Identifying those teams cuts down the list of potential winners to just a handful of players. The MVPs put up massive numbers, which make the players around them better, which vaults that team into elite category as far as wins and losses go.
Find a Great Storyline
There isn’t really a statistic to convey how important this is, but it is. It’s important to remember that it’s not the players or coaches who vote on this award, but the media. And seeing as we’ve got some experience in this realm, there’s nothing media members love than a good storyline to follow.
Numbers are important, as we’ll show you below. Wins are important, as we showed above. But posting big numbers and team wins can feel hollow. There needs to be some sort of obstacle a player overcomes, or an achievement they reach along the way.
Did a fellow superstar leave the team in the offseason? Did a player show flashes of greatness in the postseason and feels ready to do it for the entire following season? Is a player on the cusp of doing something statistic that’s never been done in the history of the game? Find something to attach a player to that can be tracked and followed all season.
In 2006, Steve Nash posted a 50/40/90 season for the offensive record-breaking Suns. In 2009, LeBron James posted the fourth best individual PER in NBA history. In 2015 Steph Curry set an NBA record for 3-pointers made in a season, and in 2016 his Golden State Warriors won an NBA-best 72 games.
Storylines are everywhere if you look for them (and can predict them).
Future Hall of Famers
We’ve seen some random winners in just about every major award in the NBA.
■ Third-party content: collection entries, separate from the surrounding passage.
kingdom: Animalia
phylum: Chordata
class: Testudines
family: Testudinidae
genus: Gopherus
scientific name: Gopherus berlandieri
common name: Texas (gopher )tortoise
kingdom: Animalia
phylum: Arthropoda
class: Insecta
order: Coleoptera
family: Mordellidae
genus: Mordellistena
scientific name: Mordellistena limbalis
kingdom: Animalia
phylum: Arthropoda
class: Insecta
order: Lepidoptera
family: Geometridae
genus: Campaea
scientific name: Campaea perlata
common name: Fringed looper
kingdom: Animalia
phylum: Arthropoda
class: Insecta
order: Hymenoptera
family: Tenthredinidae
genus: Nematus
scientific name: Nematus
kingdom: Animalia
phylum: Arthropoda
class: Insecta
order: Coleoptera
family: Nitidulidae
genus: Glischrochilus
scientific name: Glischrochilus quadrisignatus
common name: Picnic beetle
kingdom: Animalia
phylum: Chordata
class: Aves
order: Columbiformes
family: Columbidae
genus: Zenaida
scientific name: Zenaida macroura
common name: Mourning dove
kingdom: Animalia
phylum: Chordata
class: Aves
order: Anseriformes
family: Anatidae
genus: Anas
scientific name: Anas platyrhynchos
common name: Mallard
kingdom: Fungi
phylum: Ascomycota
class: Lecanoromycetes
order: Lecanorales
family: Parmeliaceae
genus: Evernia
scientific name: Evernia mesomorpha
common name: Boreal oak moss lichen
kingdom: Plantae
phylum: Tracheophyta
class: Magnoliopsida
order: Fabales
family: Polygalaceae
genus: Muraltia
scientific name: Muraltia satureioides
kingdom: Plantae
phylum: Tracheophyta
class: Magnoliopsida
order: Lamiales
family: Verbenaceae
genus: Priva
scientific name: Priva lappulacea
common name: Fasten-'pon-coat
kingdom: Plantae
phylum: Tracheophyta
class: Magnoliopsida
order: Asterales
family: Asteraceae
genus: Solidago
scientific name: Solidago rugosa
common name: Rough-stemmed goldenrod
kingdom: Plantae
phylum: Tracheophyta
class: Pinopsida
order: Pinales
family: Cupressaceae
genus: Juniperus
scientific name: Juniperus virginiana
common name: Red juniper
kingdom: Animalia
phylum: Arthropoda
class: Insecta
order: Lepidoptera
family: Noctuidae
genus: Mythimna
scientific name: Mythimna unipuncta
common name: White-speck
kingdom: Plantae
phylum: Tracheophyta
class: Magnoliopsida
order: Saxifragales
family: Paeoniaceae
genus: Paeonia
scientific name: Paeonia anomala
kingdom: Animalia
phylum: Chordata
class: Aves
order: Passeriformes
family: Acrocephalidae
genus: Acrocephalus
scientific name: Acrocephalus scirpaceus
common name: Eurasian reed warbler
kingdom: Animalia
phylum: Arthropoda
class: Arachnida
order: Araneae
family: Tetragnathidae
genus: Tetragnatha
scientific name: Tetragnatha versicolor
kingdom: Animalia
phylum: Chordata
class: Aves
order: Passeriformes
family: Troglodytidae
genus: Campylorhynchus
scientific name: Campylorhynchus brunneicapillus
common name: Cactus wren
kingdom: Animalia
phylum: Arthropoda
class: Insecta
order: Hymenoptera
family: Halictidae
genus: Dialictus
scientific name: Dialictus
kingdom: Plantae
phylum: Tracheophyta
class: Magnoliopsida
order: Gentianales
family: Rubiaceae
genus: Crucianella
Guys such as Emeka Okafor and Michael Carter-Williams have won Rookie of the Year. Most Improved Player award winners have included Aaron Brooks, Bobby Simmons and some guy named Isaac Austin. Even Marcus Camby was a surprise winner for Defensive Player of the Year in 2007.
But when it comes to the MVP, the granddaddy of them all, there’s nothing random about the winners. Since the award was first handed out in 1956, all but one player is either in the Hall of Fame or well on their way to being inducted.
The only exception to the group is Derrick Rose, who won the award in 2011 and being the youngest player (22 years old) in league history to do so. He clearly was on a Hall of Fame trajectory before myriad knee injuries crippled his career.
So, when determining who to bet on for MVP, only consider the absolute best. There are rarely, if ever, dark horses who come on and win the award. Your pick for MVP should be one you believe will one day be elected to the Hall in Springfield, Mass.
Find A Shooter/Scorer
From 2008 to 2018, nine of the 11 MVP award winners ranked in the top five in points per game. From 2014 to 2018, four of the five winners led the NBA in scoring.
It’s always been an important factor in the voting – Kareem Abdul-Jabbar has won it six times and Michael Jordan has won it five times for a reason – but it means even more now. Find an elite scorer, along with these other factors, and you’ve got a good shot at finding your MVP.